Agora vamos unir essas duas reflexões, em função daquela a quem este mês é dedicado. Para tanto, faço uma pergunta de cuja resposta depende a saúde e, não sendo nem um pouco exagerado, o futuro da senhorita Lohan: pode Lindsay ser cínica?

Sim, eu apelo ao cinismo como tábua de salvação para a menininha. E só como medida emergencial. Minha vontade é de sentá-la diante da televisão para assistirmos juntos duas, três temporadas de Seinfeld de uma vez. Aí, eu pauso e explico pra ela, se for necessário: “Tá vendo, você tem de fazer assim, ser mais assim. Vamos, agora é o episódio do Bubble Boy.”

Gente de bem com a vida – realmente de bem com a vida (e, por favor, atentemos no significado dessa expressão, “de bem com a vida”, isto é, concordar com ela, agradar-se dela, achá-la uma beleza, sair por aí de mãos dadas cantando “We are the Champions” com ela) – não gosta de Seinfeld. É preciso ser minimamente neurótico para se gostar de Seinfeld. Ou melhor, é preciso assumir-se minimamente neurótico. Por sinal, acho que Seinfeld incomoda muita gente justamente por forçar um diagnóstico que eles preferiam continuar ignorando: sim, eu sou neurótico. Outros se irritam com a série porque, sem que eles se dêem conta, aquilo se parece demais com eles. O máximo que dizem, no entanto, é: que monte de bobagem esse programa! Mas há, como eu disse, quem não se encaixe nessas descrições, quem realmente ande de bem com a vida.

O Camarada Moderado, por exemplo. Pra ele a série não desce. É que ele é muito equilibrado, muito moderado. Acaba sendo entediante pra ele ver quatro solteirões novaiorquinos fazendo piada com a possibilidade de um mundo melhor. Mas – e agora eis todo o meu pessimismo, que na verdade considero realismo – um mundo melhor é uma idéia furada. Uma pessoa melhor pode ser. Duas também. Uma comunidade? Mais difícil, mas não impossível. Mas o mundo todo? Não, não acredito em salvação coletiva. Você, nosso leitor, você pode se salvar; na verdade, você já deve estar salvo, fazendo a sua parte, alimentando os pobres, prestando serviços voluntários, procurando ser honesto e correto, lendo este blog. E não porque acha que tem de, mas porque quer fazê-lo. Você é como eu: belo e justo. Mas o mundo todo? Não.

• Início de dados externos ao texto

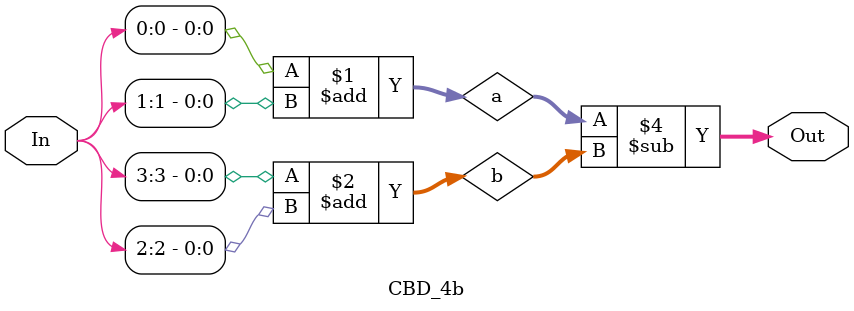
<source format=v>

module CBD_2(
    input start,
    input clk,
    input reset,
    input [63:0] In,
    input ready,
    output reg [47:0]Out,
    output reg done,
    output reg give_bits,
    output reg [7:0]address
    );
    reg [3:0] state;
    wire [47:0] w1 [3:0];

    parameter s0 = 3'd0, s1 = 3'd1 , s2 = 3'd2,s3 = 3'd3,s4 = 3'd4;
    
    //FSM setup
   always @(posedge clk or posedge reset)
        if (reset | !start)
        begin
            address <= 0;
            state <= s0;
        end
        else         
        begin
        case(state)
                s0:begin if(start)begin state <= s1;  end
                           else state <=s0;
                  end
                    
                s1:if(ready)state <=s2; else state<=s1;
                s2:state<=s3;
                s3:state<=s4;
                s4 : state <=s0;
                default: state<=s0;
        endcase
        end
        
    // Writing 2_s into subarray
    CBD_2s c1(In[15:0],w1[0]);
    CBD_2s c2(In[31:16],w1[1]);
    CBD_2s c3(In[47:32],w1[2]);
    CBD_2s c4(In[63:48],w1[3]);
    
    //FSM
    always @(state)
        begin
            case(state)
            s0:begin
               Out <= 47'b0;
               done<=1'b0; 
               give_bits<=1'b1;   
               end
            s1:begin  
                 
               Out <= w1[0];
               done<=1'b1;  
               address<=address+1;
               give_bits<=1'b0;    
               end
            s2:begin
               Out <= w1[1];
               done<=1'b1;
               address<=address+1;     
               end
            s3:begin
               Out <= w1[2]; 
               done<=1'b1;  
               address<=address+1;  
               end  
            s4:begin
               Out <= w1[3];
               done<=1'b1;  
               address<=address+1;   
               end  

            default: begin 
            Out <= 47'b0;
            done<=1'b0;       
               end    
            endcase  
        end
       
    

endmodule

module CBD_2s( 
    input [15:0] In,
    output [47:0]Out
    );
      
genvar i;

generate
    for(i = 0;i<4;i=i+1)begin
       CBD_4b cb0(In[(i*4)+3:(i*4)],Out[(i*12)+11:i*12]);
    end
endgenerate
endmodule


module CBD_4b(
    input [3:0] In,
    output reg [11:0] Out
    );
    wire [3:0] a,b;
    assign a = In[0]+In[1];
    assign b = In[3]+In[2];
    always @(*)        
            begin
                Out = a - b;
            end
endmodule


</source>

Há quem diga que Lindsay é só uma menina superficial que fica enchendo a cara por causa da vida vazia que leva. Em parte, é verdade. A realidade é como um tijolo com que dão na cabeça dela, e ela só poderia fugir, e quem foge da vida cai no vazio. Um sonho ou fantasia só rendem frutos nobres e prestimosos quando a gente volta pra realidade – justamente onde tais frutos têm valor. Se você permanece no mundo encantado, eles apodrecem. Além de você ser internado, porque ficou maluco ou, como diria um especialista, psicótico.

Mas assim que Lindsay reconhece a realidade, corre à garrafa de cana. E bebe, e cheira, e quer morrer. Como sair disso? Repito: cinismo: “É melhor ter papai e mamãe só de olho na minha grana do que ser órfã. Ser órfão é uma coisa muito triste.” E é melhor ser blasé do que morrer aos 27 anos, idade fatídica entre as celebridades. E nem precisa ficar assim pra sempre. Depois, mais pra frente, quando ela for mais velha e estiver mais conformada e acomodada, como todos ficamos, o cinismo perde a função. Tal como Lola Johnson, personagem que ela interpretou em A Prairie Home Companion, que passa de uma adolescente depressiva a uma yuppie. Eis o caminho da felicidade.